Saliva as an alternative source of high yield canine genomic DNA for genotyping studies
© Mitsouras et al; licensee BioMed Central Ltd. 2009
Received: 09 July 2009
Accepted: 29 October 2009
Published: 29 October 2009
The domestic dog presents an attractive model system for the study of the genetic basis of disease. The development of resources such as the canine genome sequence and SNP genotyping platforms has allowed for the implementation of canine genetic studies. Successful implementation of such studies depends not only on the quality of individual DNA samples, but also on the number of samples obtained. The latter can be maximized using a non-invasive DNA collection method that can increase study participation. We compared the DNA yield and quality obtained from blood and buccal swabs to those obtained using a non-invasive saliva collection kit (Oragene ®•ANIMAL kit). We also assessed the success rate of PCR amplification and genotyping accuracy of DNA isolated using these collection methods.
Comparison of DNA yields from matched saliva, blood and buccal swab samples showed that yields from saliva were significantly higher than those from blood (p = 0.0198) or buccal swabs (p = 0.0008). Electrophoretic analysis revealed that blood and saliva produced higher quality DNA than buccal swabs. In addition, a 1.1-kb PCR fragment was successfully amplified using the paired DNA samples and genotyping by PCR-RFLP yielded identical results.
We demonstrate that DNA yields from canine saliva are higher than those from blood or buccal swabs. The quality of DNA extracted from saliva is sufficient for successful amplification of a 1.1-kb fragment and for accurate SNP genotyping by PCR-RFLP. We conclude that saliva presents a non-invasive alternative source of high quantities of canine genomic DNA suitable for genotyping studies.
The domestic dog (Canis familiaris) has emerged as a model organism to investigate the genetic basis of both normal and pathological traits. Due to controlled breeding practices within breed clubs, modern breeds are closed gene pools, with low levels of genetic variation within each breed . This is in contrast to human populations where levels of genetic variation are high, rendering the identification of disease genes a challenge . The genetic structure of the dog, combined with the number of genetic disorders shared among canines and humans make the dog an ideal system to study the genetic basis of disease . Furthermore, sequencing of the canine genome, completion of the canine SNP map, and the development of high-throughput canine genotyping platforms, such as the Affymetrix canine SNP array (Affymetrix, Santa Clara, CA, USA) have resulted in the creation of the same technological platforms that accelerated discovery in the human genome . This, in turn, has created the need for a canine sample collection method that yields sufficient quantities of high quality genomic DNA that will perform well in downstream applications.

DATASET EXTRACT ::
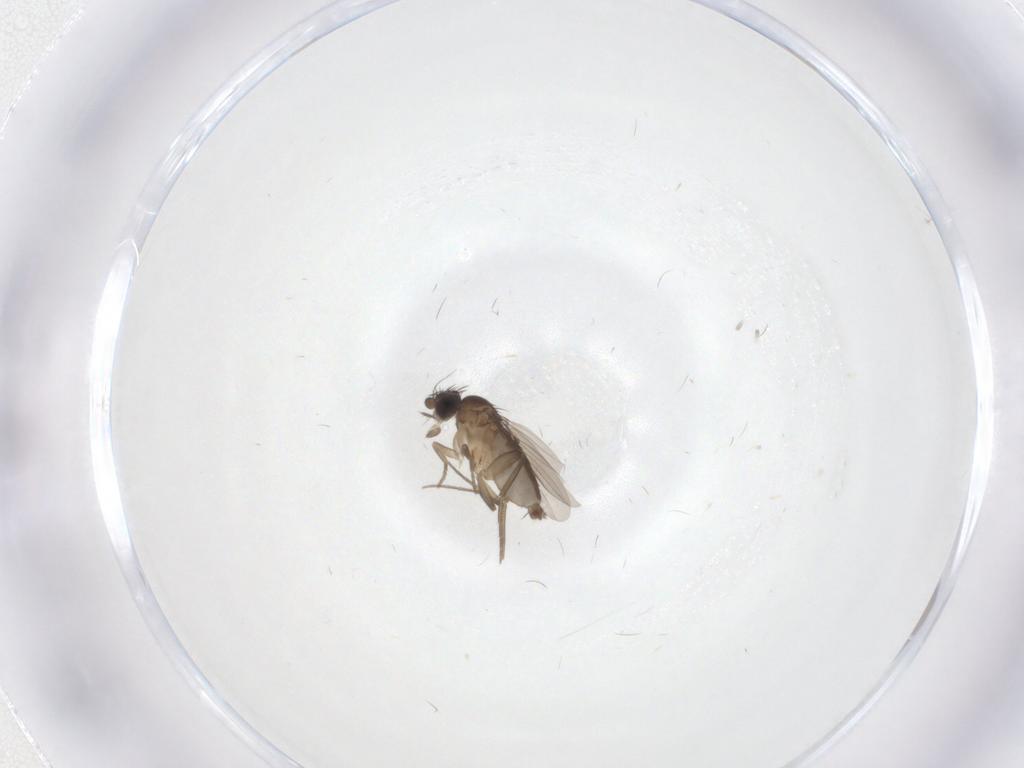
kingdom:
* * *
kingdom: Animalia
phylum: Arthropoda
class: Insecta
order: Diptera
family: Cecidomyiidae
...
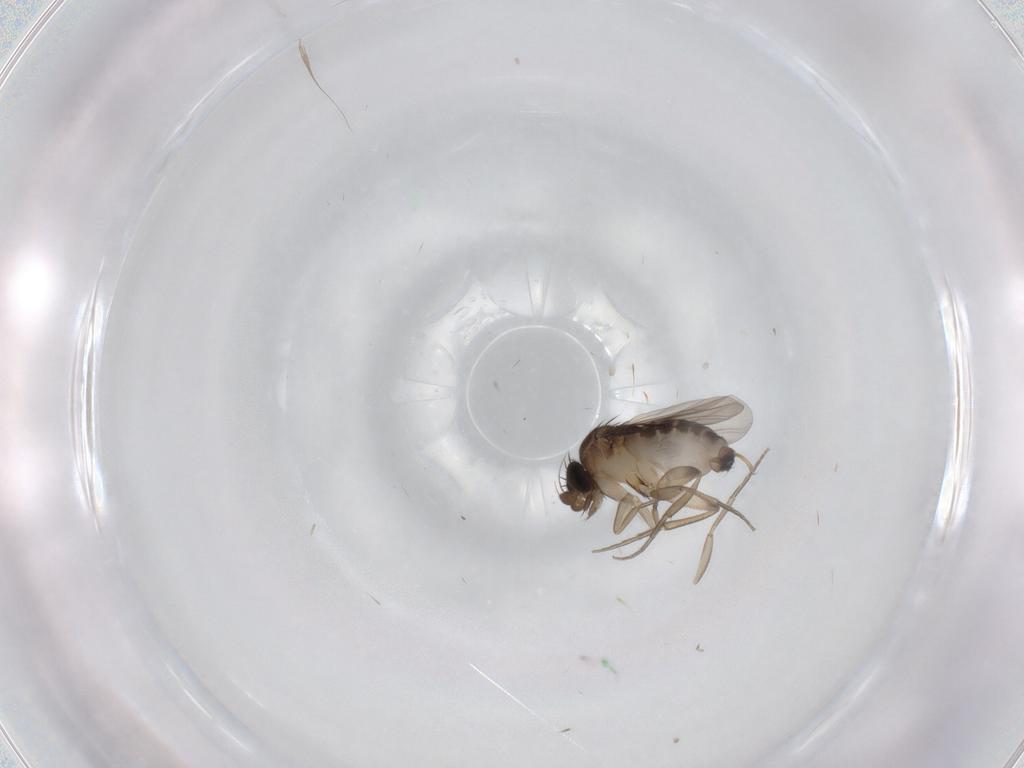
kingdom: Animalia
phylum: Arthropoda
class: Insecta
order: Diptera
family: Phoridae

SET OF TASKS ::
1. Sum up the article on canine saliva DNA in two sentences.
2. Continue the article on canine saliva DNA from the point where it stops.

YOUR WRITTEN ANSWERS ::
1. The study compared DNA collected from dog saliva with a non-invasive kit against DNA from blood and buccal swabs, and found that saliva gave significantly higher yields than either. Saliva DNA was good enough to amplify a 1.1-kb PCR fragment and to give accurate SNP genotyping by PCR-RFLP, so saliva is a non-invasive alternative source of large amounts of canine genomic DNA for genotyping studies.

2.
Currently, canine genomic DNA can be isolated from a variety of samples, including whole blood, toenail trimmings or buccal cells . Whole blood is a preferred source of high quality genomic DNA and provides sufficient quantities for large-scale genotyping studies . However, obtaining a blood sample requires trained personnel and the invasiveness of the procedure can deter dog owners from participating in a research study. The collection of buccal epithelial cells using swabs is a non-invasive alternative, however it presents some disadvantages. Extracted DNA can contain high fractions of bacterial DNA, which can affect the quality of large-scale genotyping studies . Additionally, both the yield and quality of DNA are typically lower than those from blood samples, thereby prohibiting the successful implementation of genetic studies, particularly those involving a large number of markers . Finally, DNA yields can be poor when samples are self-collected, as is the case with samples collected by dog owners themselves .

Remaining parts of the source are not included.